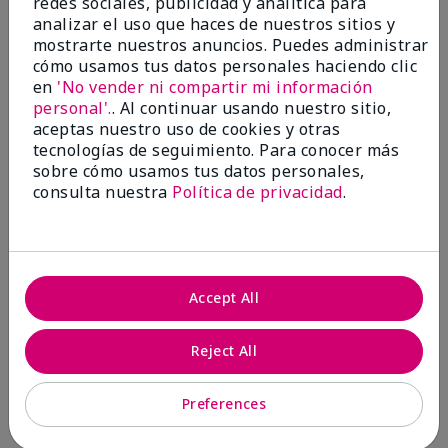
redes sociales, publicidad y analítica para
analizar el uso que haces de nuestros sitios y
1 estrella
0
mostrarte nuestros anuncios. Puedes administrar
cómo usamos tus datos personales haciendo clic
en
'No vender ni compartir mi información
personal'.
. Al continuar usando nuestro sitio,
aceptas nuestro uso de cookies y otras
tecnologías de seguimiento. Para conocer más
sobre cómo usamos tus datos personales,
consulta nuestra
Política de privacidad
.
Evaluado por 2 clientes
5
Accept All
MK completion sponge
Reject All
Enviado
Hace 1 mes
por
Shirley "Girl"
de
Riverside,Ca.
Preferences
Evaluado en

--

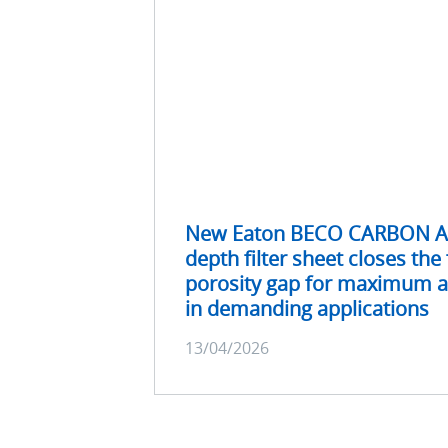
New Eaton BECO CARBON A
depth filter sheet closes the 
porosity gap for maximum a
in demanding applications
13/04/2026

--

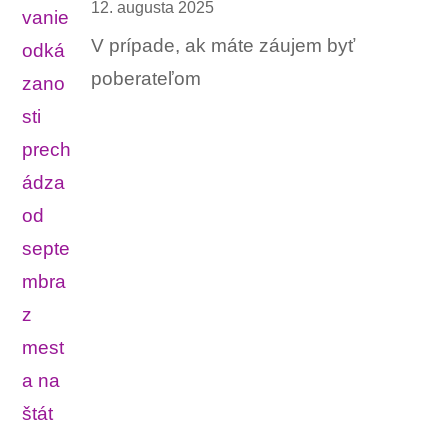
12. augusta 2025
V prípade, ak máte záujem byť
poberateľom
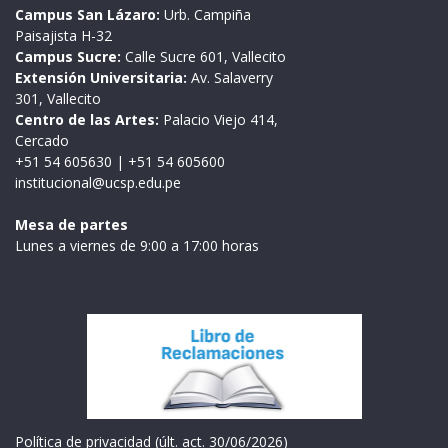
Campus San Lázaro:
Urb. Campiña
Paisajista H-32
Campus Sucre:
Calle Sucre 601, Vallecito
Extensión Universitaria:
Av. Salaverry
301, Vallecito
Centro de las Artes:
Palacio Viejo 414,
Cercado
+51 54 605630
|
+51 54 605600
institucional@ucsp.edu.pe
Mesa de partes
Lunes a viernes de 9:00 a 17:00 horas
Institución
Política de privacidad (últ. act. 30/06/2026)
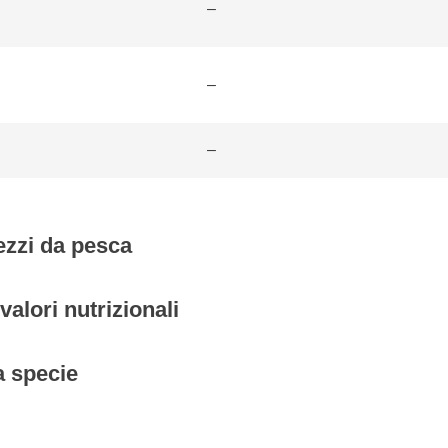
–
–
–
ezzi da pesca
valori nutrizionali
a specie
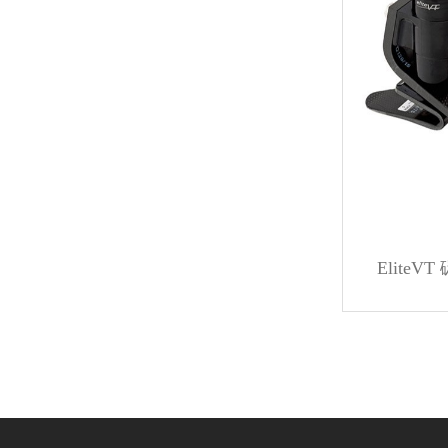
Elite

◆ **About this task**
Gather up, from the records above, each line where the word "cómo" appears.

◆ **Task result**
cómo usamos tus datos personales haciendo clic
sobre cómo usamos tus datos personales,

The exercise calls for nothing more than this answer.